Document text:
********

In addition, the state of the subject of the operation includes an action, an attitude, or a position of the subject of the operation. Therefore, it is possible to prepare a usage dictionary including a correspondence relation related to voice that is desired to be subjected to speech recognition regarding the recognized action, attitude, or position of the user. Accordingly, it becomes easier to recognize voice in accordance with intentions of a user, and it is possible to smooth the voice input operation.
In addition, the subject information of the operation includes information for specifying an environment around the subject of the operation. Therefore, it is possible to prepare a usage dictionary including a correspondence relation related to voice that is desired to be subjected to speech recognition regarding the recognized environment around the user. Accordingly, it becomes easier to recognize voice in accordance with intentions of a user, and it is possible to smooth the voice input operation.
The second embodiment of the present disclosure has been described above. Note that, the embodiment is not limited to the above described examples. Next, a modification of the embodiment will be described.
According to the modification of the embodiment, the subject information of voice input operation may be information for specifying a subject of the voice input operation. Specifically, the subject recognition unit 120 specifies the subject of the voice input operation on the basis of information provided by the voice input unit 102. Next, the control unit 108 changes the usage dictionary to a dictionary corresponding to the subject specified by the subject recognition unit 120. For example, the subject recognition unit 120 specifies a speaking person of voice related to voice information, on the basis of voice information provided by the voice input unit 102. Note that, a voiceprint analysis technology may be used for specifying the speaking person. Next, the control unit 108 acquires, from the storage unit 106 or the like, a group of dictionaries or correspondence relations corresponding to the speaking person specified by the subject recognition unit 120. The control unit 108 changes the usage dictionary to the acquired dictionary, or replaces a part of the usage dictionary with the acquired group of correspondence relations.

********

Listed records:
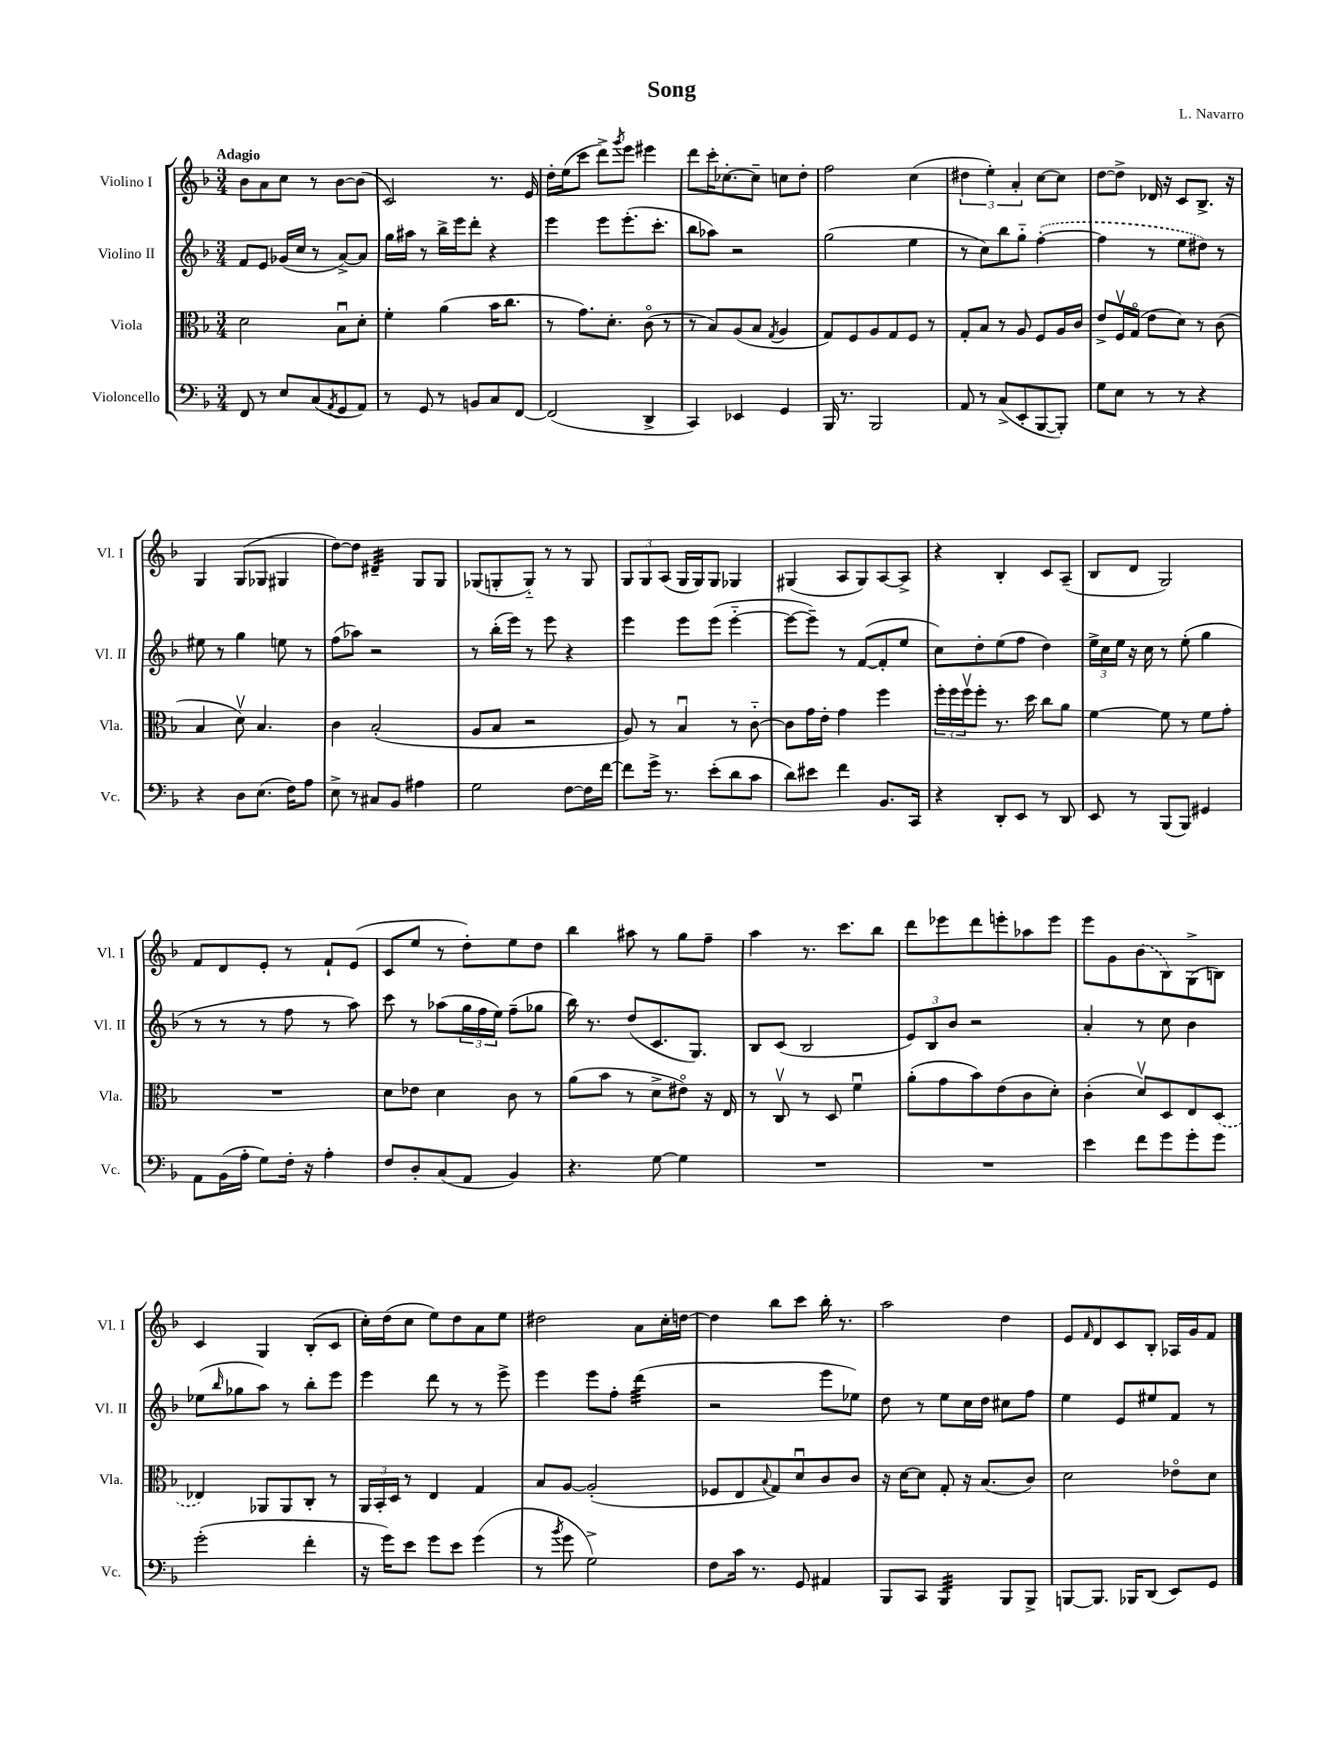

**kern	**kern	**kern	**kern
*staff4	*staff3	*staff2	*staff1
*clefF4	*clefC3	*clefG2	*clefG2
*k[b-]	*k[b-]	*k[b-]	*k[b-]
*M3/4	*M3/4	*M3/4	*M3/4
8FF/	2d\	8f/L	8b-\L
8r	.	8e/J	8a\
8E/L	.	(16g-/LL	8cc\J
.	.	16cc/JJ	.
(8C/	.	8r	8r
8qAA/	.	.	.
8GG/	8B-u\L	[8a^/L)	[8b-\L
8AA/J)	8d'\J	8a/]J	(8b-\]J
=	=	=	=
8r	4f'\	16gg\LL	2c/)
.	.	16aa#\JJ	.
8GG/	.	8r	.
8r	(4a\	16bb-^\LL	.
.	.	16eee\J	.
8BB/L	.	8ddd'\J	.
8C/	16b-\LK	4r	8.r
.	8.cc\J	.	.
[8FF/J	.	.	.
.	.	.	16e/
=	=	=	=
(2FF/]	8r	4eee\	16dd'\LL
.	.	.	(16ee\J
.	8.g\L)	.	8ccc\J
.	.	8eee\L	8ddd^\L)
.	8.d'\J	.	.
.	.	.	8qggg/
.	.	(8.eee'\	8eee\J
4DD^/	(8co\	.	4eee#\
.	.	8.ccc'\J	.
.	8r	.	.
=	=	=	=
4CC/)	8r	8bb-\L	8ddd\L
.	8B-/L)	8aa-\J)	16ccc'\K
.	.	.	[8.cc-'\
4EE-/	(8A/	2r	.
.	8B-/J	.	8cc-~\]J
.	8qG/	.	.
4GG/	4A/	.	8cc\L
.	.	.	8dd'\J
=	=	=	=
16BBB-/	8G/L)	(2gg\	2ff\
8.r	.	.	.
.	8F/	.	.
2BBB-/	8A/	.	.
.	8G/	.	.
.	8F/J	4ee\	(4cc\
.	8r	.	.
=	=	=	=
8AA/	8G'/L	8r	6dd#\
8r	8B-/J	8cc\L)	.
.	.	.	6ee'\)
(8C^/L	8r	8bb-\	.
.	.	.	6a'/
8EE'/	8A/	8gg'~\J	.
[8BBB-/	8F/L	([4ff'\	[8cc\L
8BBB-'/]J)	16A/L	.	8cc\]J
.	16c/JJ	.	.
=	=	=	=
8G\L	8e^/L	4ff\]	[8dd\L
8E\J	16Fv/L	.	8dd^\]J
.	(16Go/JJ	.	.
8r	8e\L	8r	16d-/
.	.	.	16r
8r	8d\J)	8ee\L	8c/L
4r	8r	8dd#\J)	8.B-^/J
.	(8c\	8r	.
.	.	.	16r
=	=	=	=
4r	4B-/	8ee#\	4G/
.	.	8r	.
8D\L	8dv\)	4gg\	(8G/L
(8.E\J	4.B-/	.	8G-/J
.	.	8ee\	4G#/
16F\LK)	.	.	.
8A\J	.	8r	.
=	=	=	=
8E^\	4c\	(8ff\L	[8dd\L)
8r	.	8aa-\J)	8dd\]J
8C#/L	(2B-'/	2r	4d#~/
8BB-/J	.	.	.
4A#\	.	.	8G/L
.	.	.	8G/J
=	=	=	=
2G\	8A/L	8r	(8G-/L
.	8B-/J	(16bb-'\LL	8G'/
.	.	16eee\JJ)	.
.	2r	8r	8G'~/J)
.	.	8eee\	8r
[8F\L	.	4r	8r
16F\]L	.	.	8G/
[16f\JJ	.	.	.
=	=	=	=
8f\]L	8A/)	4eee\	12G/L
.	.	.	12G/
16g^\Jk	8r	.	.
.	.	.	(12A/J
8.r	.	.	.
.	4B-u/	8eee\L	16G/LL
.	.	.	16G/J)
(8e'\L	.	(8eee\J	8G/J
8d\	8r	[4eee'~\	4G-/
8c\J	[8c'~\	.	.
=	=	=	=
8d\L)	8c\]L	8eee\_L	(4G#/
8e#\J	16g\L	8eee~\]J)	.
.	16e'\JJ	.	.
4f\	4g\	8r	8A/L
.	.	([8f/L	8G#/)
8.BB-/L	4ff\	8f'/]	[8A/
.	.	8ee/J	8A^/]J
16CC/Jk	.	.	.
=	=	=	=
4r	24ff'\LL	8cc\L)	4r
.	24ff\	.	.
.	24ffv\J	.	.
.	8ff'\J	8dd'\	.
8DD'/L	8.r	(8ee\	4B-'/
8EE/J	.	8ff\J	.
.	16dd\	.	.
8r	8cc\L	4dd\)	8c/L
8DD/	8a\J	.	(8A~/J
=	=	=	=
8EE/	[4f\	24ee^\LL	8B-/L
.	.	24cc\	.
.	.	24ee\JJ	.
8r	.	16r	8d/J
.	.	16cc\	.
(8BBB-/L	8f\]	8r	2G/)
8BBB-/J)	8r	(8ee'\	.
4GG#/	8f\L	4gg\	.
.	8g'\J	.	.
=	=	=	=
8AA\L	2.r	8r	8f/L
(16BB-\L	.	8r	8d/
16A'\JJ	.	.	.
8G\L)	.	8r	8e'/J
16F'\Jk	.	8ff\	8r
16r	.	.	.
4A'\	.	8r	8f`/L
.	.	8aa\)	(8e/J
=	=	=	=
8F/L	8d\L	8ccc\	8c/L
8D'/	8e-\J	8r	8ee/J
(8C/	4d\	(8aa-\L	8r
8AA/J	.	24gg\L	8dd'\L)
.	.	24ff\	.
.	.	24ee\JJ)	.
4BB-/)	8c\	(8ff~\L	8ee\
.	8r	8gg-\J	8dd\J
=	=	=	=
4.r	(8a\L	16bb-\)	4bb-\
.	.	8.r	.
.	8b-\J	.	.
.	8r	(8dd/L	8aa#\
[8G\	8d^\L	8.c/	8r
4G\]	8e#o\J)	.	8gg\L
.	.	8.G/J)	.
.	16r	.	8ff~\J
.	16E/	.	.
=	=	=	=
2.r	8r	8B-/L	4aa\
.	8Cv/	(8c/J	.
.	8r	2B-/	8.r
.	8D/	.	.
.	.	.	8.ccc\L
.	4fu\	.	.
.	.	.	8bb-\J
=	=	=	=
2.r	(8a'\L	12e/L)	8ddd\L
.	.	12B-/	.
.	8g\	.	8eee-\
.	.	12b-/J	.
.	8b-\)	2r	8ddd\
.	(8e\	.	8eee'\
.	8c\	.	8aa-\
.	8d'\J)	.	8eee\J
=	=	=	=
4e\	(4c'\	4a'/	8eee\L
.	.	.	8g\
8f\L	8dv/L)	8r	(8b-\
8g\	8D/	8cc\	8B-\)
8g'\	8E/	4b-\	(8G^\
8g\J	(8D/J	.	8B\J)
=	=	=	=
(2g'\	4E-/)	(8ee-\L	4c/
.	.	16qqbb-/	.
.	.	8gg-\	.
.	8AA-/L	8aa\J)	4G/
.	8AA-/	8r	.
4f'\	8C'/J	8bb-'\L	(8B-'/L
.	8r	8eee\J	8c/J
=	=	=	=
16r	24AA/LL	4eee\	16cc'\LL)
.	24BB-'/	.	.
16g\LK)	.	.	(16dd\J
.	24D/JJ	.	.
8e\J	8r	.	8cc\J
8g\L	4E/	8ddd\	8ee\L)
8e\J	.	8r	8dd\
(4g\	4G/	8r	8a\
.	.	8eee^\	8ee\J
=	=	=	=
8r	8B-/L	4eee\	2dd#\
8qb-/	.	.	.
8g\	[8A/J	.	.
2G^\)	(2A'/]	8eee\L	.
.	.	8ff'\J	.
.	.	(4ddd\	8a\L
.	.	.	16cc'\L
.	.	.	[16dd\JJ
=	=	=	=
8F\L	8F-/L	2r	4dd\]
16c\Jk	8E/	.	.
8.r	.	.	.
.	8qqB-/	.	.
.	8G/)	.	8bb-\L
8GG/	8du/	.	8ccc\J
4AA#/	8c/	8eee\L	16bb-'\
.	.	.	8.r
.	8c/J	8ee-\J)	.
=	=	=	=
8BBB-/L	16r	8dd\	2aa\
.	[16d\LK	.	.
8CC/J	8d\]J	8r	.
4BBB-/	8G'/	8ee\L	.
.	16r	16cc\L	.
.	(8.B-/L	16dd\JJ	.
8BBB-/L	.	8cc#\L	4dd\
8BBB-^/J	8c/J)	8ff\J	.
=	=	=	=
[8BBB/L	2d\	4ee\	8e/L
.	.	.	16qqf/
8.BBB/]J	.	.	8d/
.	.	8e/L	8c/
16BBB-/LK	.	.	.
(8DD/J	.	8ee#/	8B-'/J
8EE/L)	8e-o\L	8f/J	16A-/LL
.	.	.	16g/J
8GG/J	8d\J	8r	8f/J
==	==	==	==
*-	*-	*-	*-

********

Write the next part of the passage about speech recognition usage dictionaries, starting after its last sentence. The records play no part in this work.

Accordingly, for example, in the case where the information processing device 100-2 is shared by a family, the usage dictionary is changed to a dictionary by which voice of a father is easily recognized when the father uses the information processing device 100-2, and the usage dictionary is changed to a dictionary by which voice of a mother is easily recognized when the mother uses the information processing device 100-2. In addition, it is also possible to change the usage dictionary such that the dictionary for the mother does not include correspondence relations set for the father.
In addition, the usage dictionary may be changed regarding an operation target held by a subject of the voice input operation. For example, the control unit 108 may change the usage dictionary regarding the external apparatus 10 or an application owned by a specified speaking person, in other words, the user.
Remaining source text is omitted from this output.